Sempre pronti a rispondere a ogni emergenza, presenti in ogni luogo accada una sciagura, ogni anno è sempre gravoso il bilancio delle vittime nelle forze dell’ordine. Nel corso del 2018 circa 3.000 uomini in divisa sono rimasti feriti durante operazioni e interventi. In particolare per quanto riguarda i i carabinieri dal primo gennaio ad oggi sono 1547 i feriti e 7 i morti; l’ultimo in ordine di tempo Emanuele Reali, morto a 34 anni colpito da un treno a Caserta, mentre inseguiva il quarto autore di un furto. L’Arma lo ricorda in un messaggio: “Sarà dimenticato, ma non da noi”.

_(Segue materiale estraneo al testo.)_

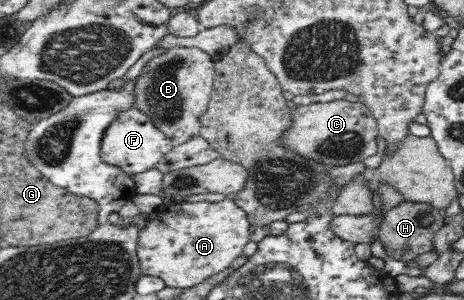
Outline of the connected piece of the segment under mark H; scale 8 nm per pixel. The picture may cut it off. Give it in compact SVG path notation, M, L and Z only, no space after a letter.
M405 201L391 211L387 211L380 227L380 241L386 252L399 261L409 261L431 250L435 234L444 226L444 211L430 203Z

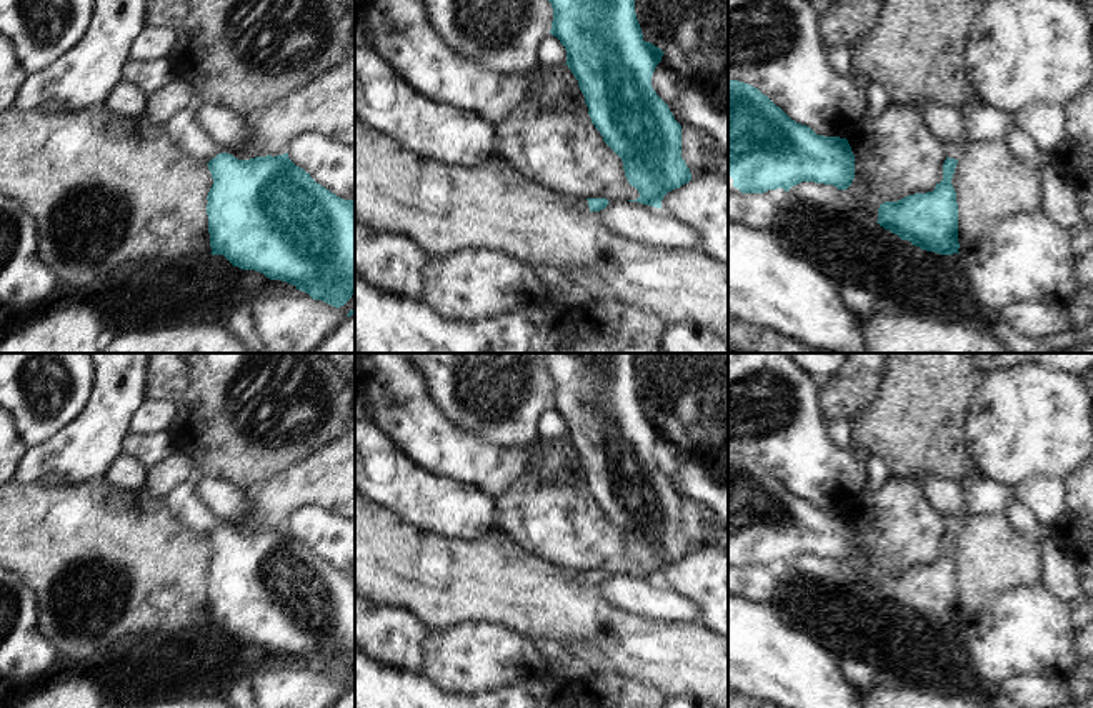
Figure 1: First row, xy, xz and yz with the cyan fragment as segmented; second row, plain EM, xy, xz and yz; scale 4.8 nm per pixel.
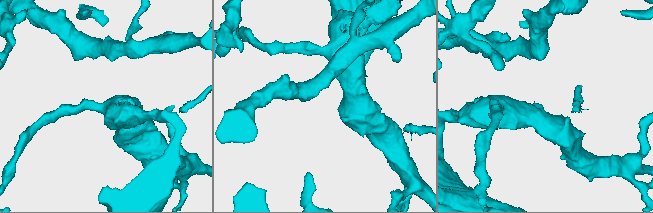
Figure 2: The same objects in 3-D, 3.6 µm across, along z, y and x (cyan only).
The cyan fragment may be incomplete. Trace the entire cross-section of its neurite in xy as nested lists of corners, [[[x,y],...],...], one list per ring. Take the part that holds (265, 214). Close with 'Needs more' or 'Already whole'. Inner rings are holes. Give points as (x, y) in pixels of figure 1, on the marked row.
[[[193,97],[162,127],[190,157],[208,165],[213,185],[207,215],[212,255],[223,255],[233,267],[282,280],[335,308],[355,293],[355,200],[343,200],[297,167],[288,153],[238,160],[225,153],[200,127]]]. Needs more

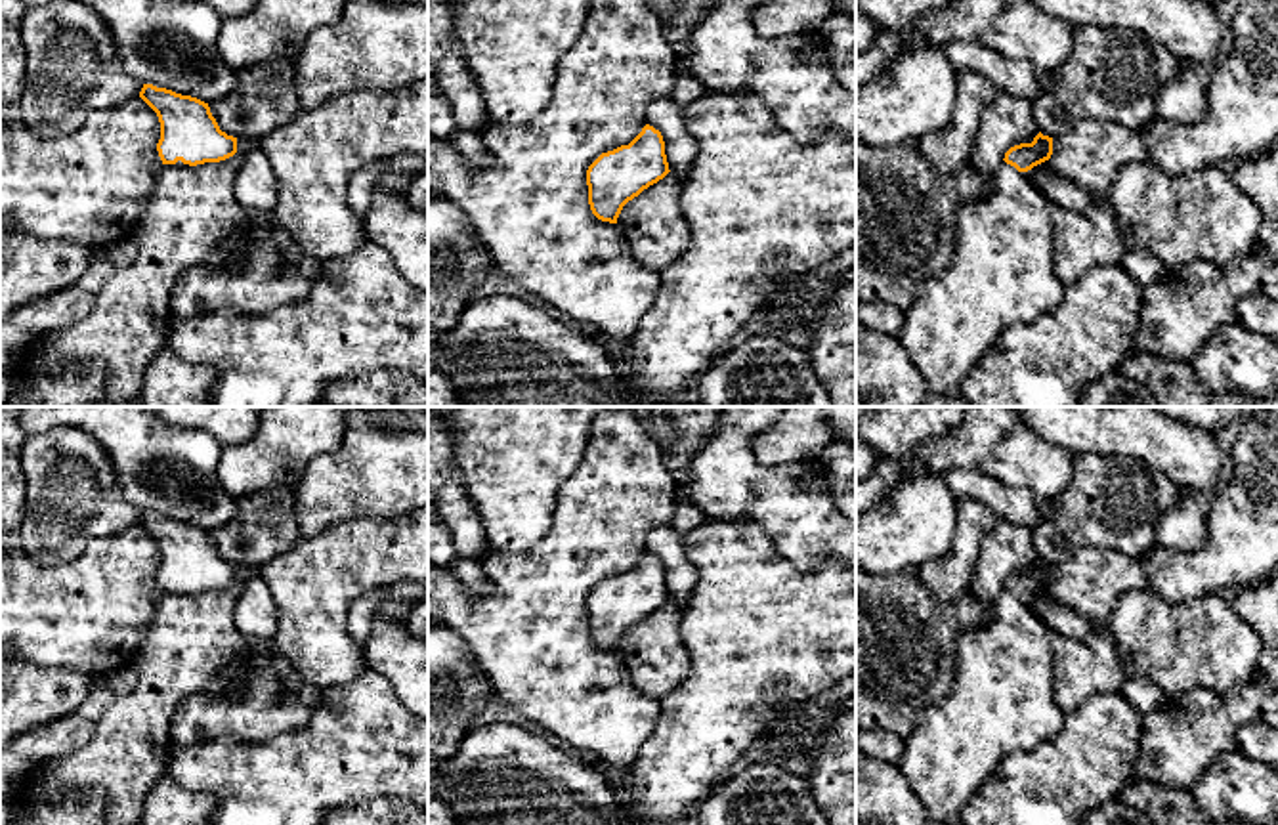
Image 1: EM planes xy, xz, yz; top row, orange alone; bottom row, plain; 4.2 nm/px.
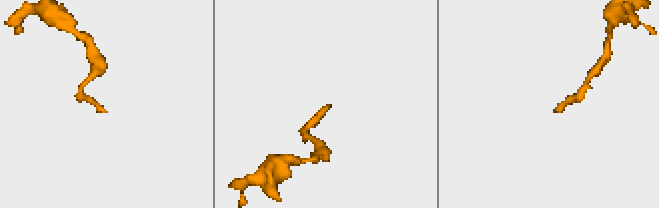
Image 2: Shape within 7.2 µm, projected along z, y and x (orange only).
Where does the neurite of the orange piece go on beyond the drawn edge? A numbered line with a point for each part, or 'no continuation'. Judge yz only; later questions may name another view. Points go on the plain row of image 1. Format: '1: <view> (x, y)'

Enorme il tributo pagato dai Vigili del Fuoco che dall’inizio dell’anno hanno perso quattro uomini: Dario Ambiamonte e Giorgio Grammatico a Catania nell’esplosione di una palazzina per una fuga di gas; Pinuccio La Vigna, mentre spegneva l’incendio di un capannone a San Donato Milanese (Mi) e Stefano Colasanti, rimasto vittima nell’esplosione avvenuta al distributore Ip sulla Salaria, nei pressi di Borgo Quinzio, vicino Rieti.

Sempre pronti ad affrontare le avversità, protagonisti nei soccorsi di terremoti e nubifragi che hanno devastato l’Italia in questi anni, a spegnere roghi o salvare vite, sotto terra o in aria sospesi, sono 1150 quelli rimasti infortunati durante le operazioni realizzate nel 2018. Sono invece 63 i militari della Guardia di Finanza, di vario ordine e grado, ad aver subito ferimenti di varia entità nel corso dell’attività svolta in servizio. La Polizia ha perso Giovanni Politi, il sovrintendente capo morto a Firenze nell’incendio divampato negli uffici della caserma Fadini.

Un bilancio in continuo aggiornamento se, come afferma l’Asaps, il portale della sicurezza stradale, ogni 4 ore un uomo in divisa viene aggredito sulle strade. Nei primi nove mesi dell’anno, infatti, secondo l’osservatorio dell’Asaps, ‘Sbirri Pikkiati’, sono state 740 le aggressioni agli uomini della Polizia di Stato.